— begin The records —

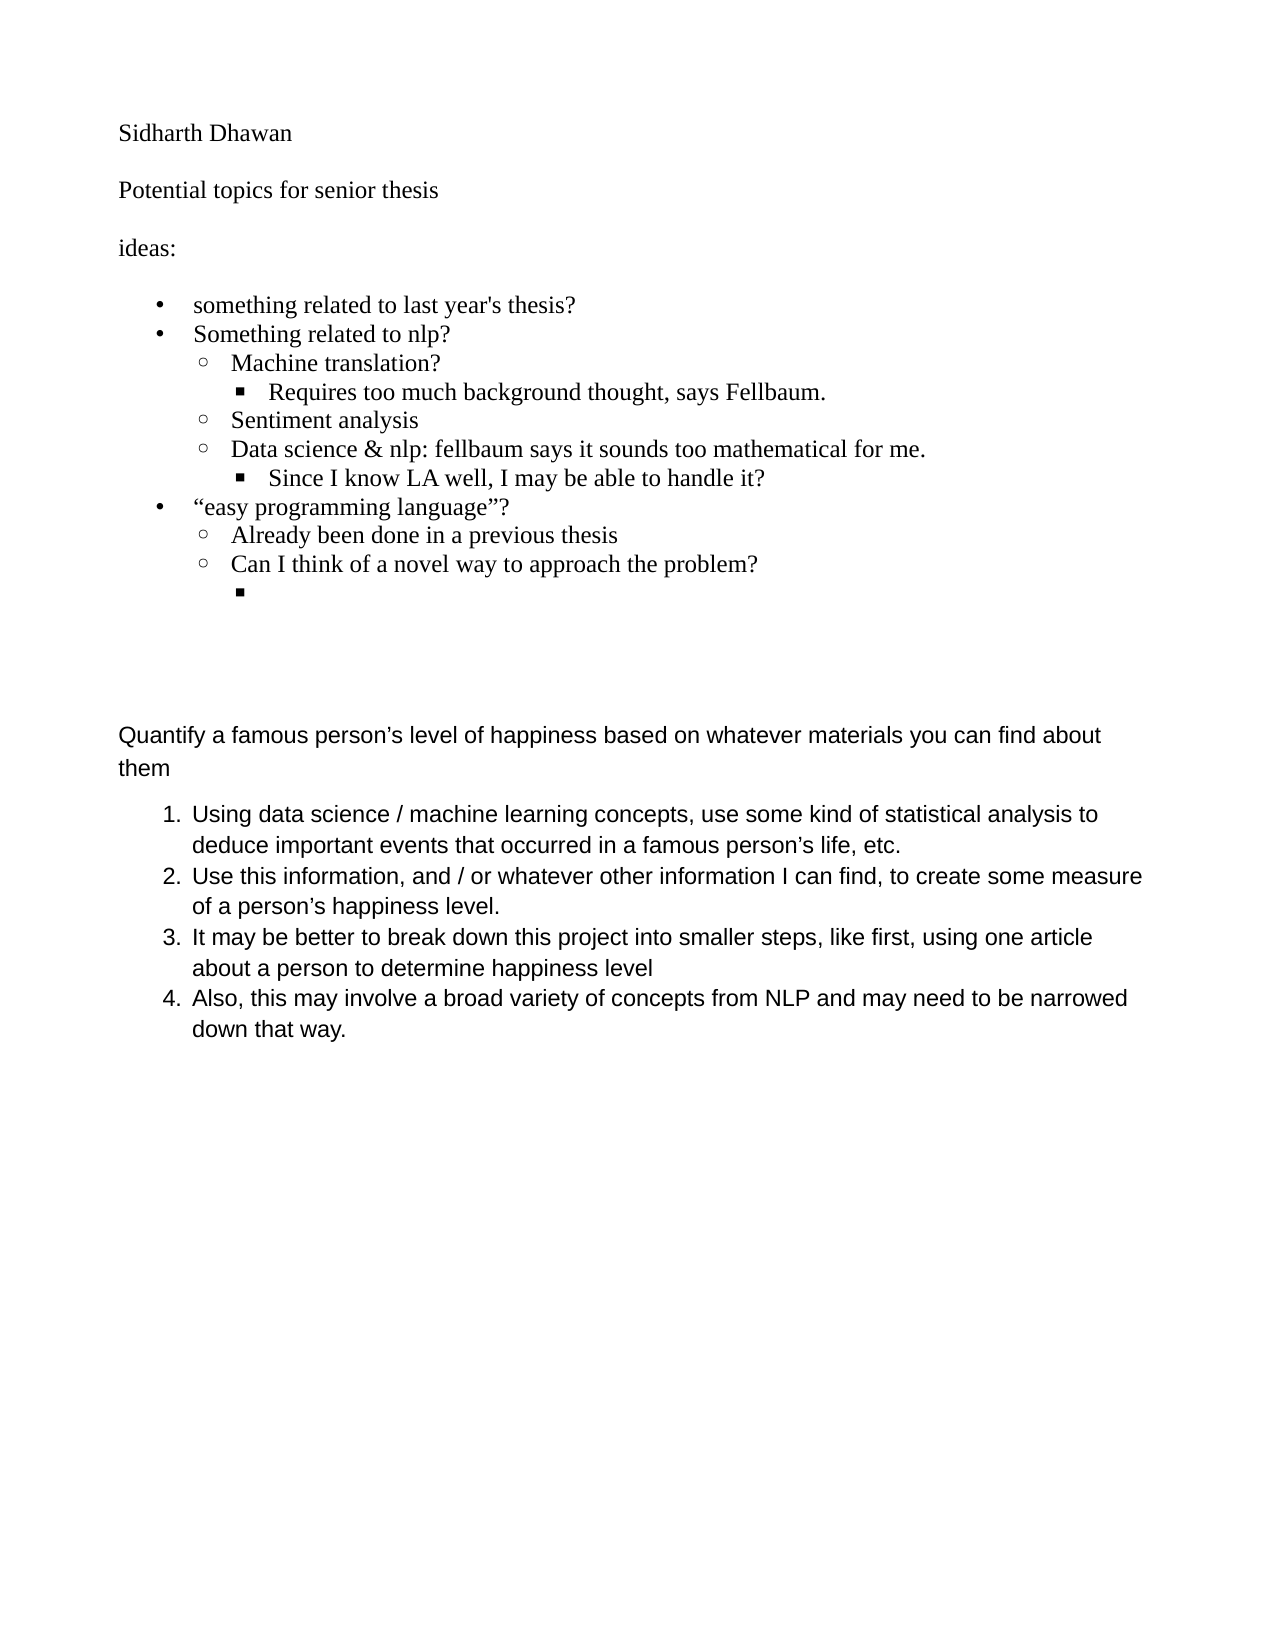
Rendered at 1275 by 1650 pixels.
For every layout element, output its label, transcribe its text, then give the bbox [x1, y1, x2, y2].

list Also, this may involve a broad variety of concepts from NLP and may need to be narrowed down that way. [162, 984, 1157, 1042]
list Machine translation? [193, 348, 1157, 377]
text Quantify a famous person’s level of happiness based on whatever materials you can find about them [118, 722, 1157, 781]
list Something related to nlp? [156, 319, 1157, 348]
list It may be better to break down this project into smaller steps, like first, using one article about a person to determine happiness level [162, 923, 1157, 981]
list Data science & nlp: fellbaum says it sounds too mathematical for me. [193, 434, 1157, 463]
text ideas: [118, 233, 1157, 262]
text Potential topics for senior thesis [118, 176, 1157, 204]
list something related to last year's thesis? [156, 291, 1157, 319]
list Since I know LA well, I may be able to handle it? [231, 463, 1157, 492]
list Using data science / machine learning concepts, use some kind of statistical analysis to deduce important events that occurred in a famous person’s life, etc. [162, 801, 1157, 858]
list Use this information, and / or whatever other information I can find, to create some measure of a person’s happiness level. [162, 862, 1157, 919]
list Sentiment analysis [193, 406, 1157, 434]
list Can I think of a novel way to approach the problem? [193, 549, 1157, 578]
list “easy programming language”? [156, 492, 1157, 521]
list Requires too much background thought, says Fellbaum. [231, 377, 1157, 406]
text Sidharth Dhawan [118, 118, 1157, 147]
list Already been done in a previous thesis [193, 521, 1157, 549]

— end The records —

* _What you should do_
Please report every line above that contains the string "science", matching its case exactly.

* _Response_
list Data science & nlp: fellbaum says it sounds too mathematical for me. [193, 434, 1157, 463]
list Using data science / machine learning concepts, use some kind of statistical analysis to deduce important events that occurred in a famous person’s life, etc. [162, 801, 1157, 858]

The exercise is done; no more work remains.